Petra Kamínková (née Drajzajtlová; born 19 January 1973) is a Czech long distance runner. She won eleven consecutive races in the annual 10 km Běchovice – Prague Race. She is a 17-time national champion. She is the Czech national record holder in the women's 5K run, having set her time of 15:37 in 2004.

==Career==
In 2002 Kamínková became the first woman to win the Běchovice – Prague Race four times in a row, having won her first three races under her maiden name of Drajzajtlová.

In 2004 Kamínková set a Czech national record of 15:37 in the women's 5K run, after finishing in 5th place at that year's Mattoni Grand Prix in Prague.

Kamínková won the women's Zwolle Half Marathon in June 2005 with a winning time of 1:13:46.

She won her eighth successive Běchovice – Prague Race in 2006, leading her rivals by around 500 metres for most of the race.

Kamínková was the seventh woman to finish the 2007 Prague Marathon, and the first Czech.

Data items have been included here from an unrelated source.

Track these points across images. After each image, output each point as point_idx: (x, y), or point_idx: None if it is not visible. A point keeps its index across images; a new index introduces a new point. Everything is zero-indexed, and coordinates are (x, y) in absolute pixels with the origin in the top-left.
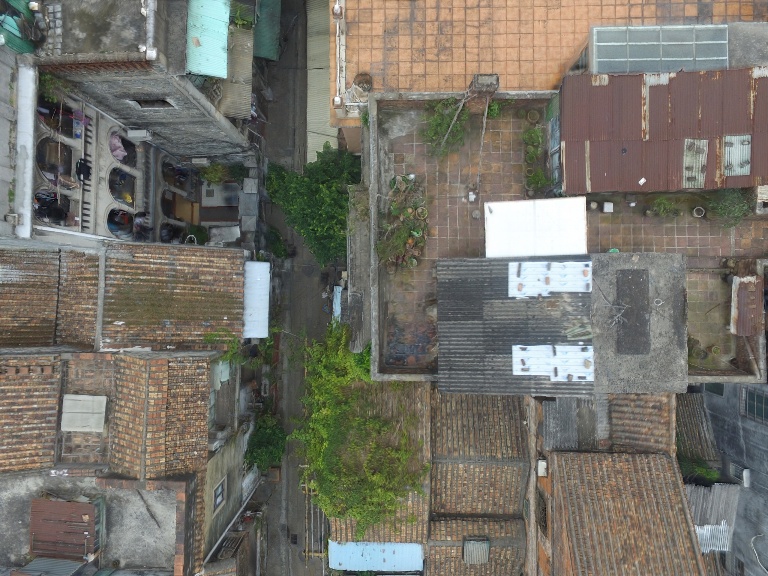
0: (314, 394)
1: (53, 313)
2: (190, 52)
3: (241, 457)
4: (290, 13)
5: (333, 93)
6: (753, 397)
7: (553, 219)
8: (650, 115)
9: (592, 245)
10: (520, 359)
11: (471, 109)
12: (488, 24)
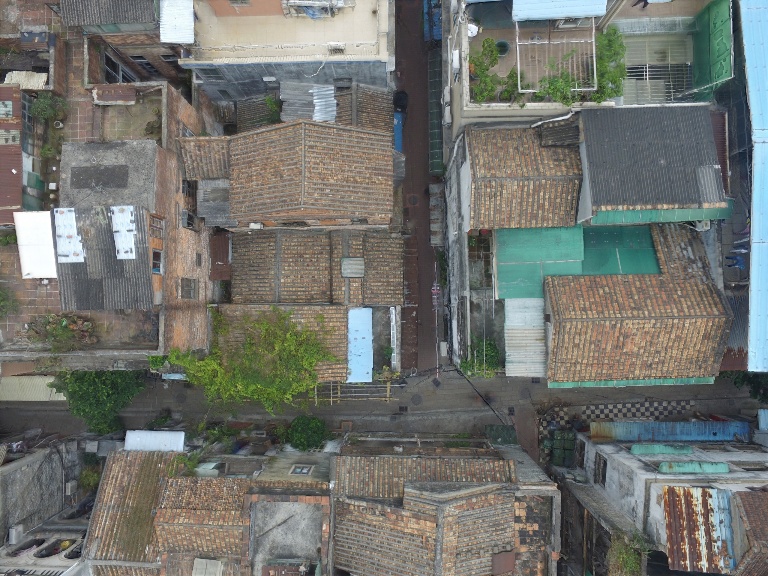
0: None
1: None
2: None
3: (300, 453)
4: None
5: None
6: None
7: (30, 233)
8: None
9: None
10: (124, 254)
11: None
12: None
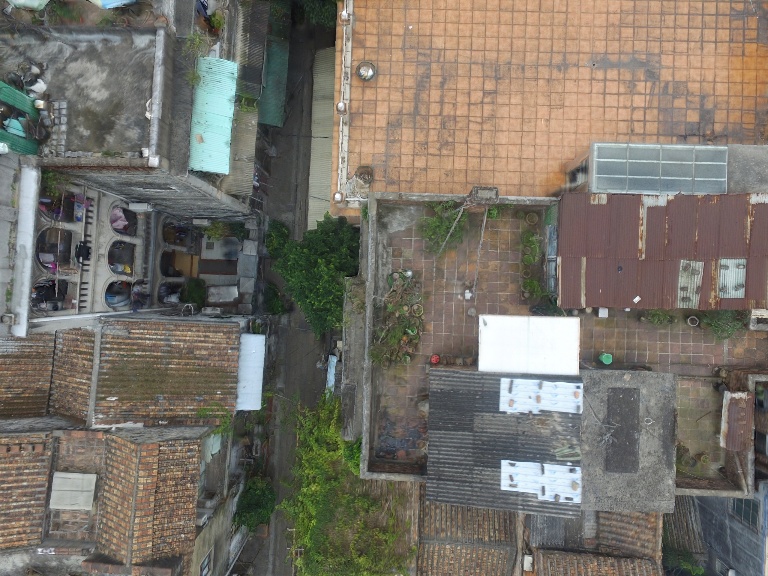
0: (304, 467)
1: (47, 383)
2: (193, 149)
3: (229, 521)
4: (297, 75)
5: (334, 182)
6: (741, 499)
7: (547, 337)
8: (647, 235)
9: (586, 348)
10: (508, 475)
11: (470, 210)
12: (491, 120)
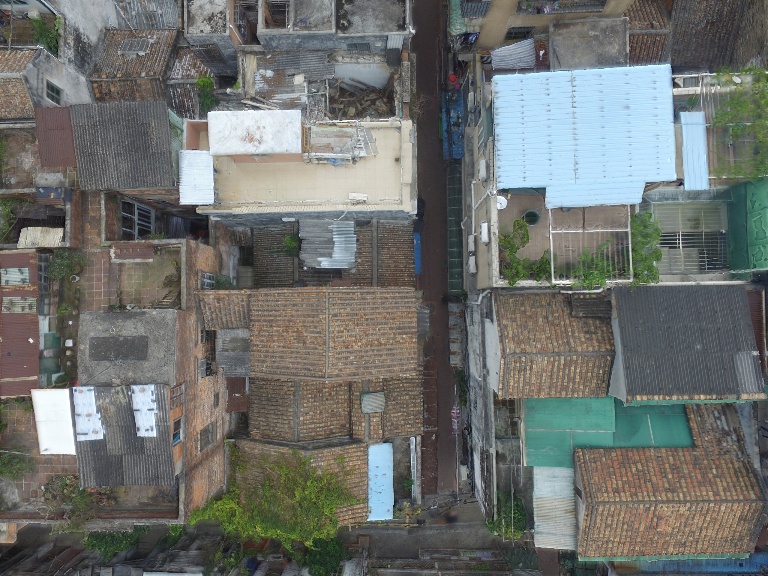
0: None
1: None
2: None
3: None
4: None
5: None
6: None
7: (48, 409)
8: None
9: None
10: (145, 432)
11: None
12: None
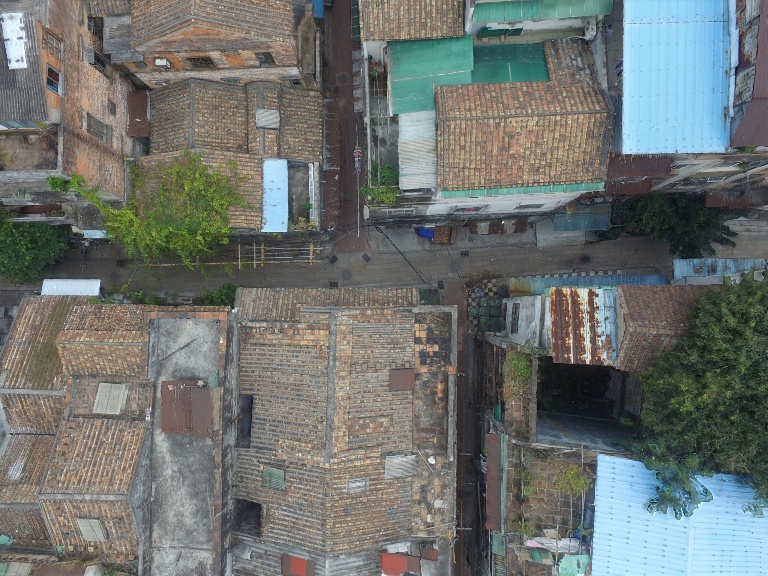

In September 2007 she won her ninth consecutive Běchovice – Prague Race, finishing more than a minute in front of second-placed Vendula Frintová.

In 2008 Kamínková won the Běchovice – Prague Race for a tenth time in a row, finishing in a time of 36 minutes, 11 seconds. She subsequently extended her record sequence by winning the race in 2009 for her 11th consecutive title. Kamínková finished second in the Běchovice – Prague Race in 2013 at the age of 40, behind Christine Chepkemei of Kenya, to win her twelfth national championship title at that distance.

She was the first Czech woman to finish the 2015 Olomouc Half Marathon.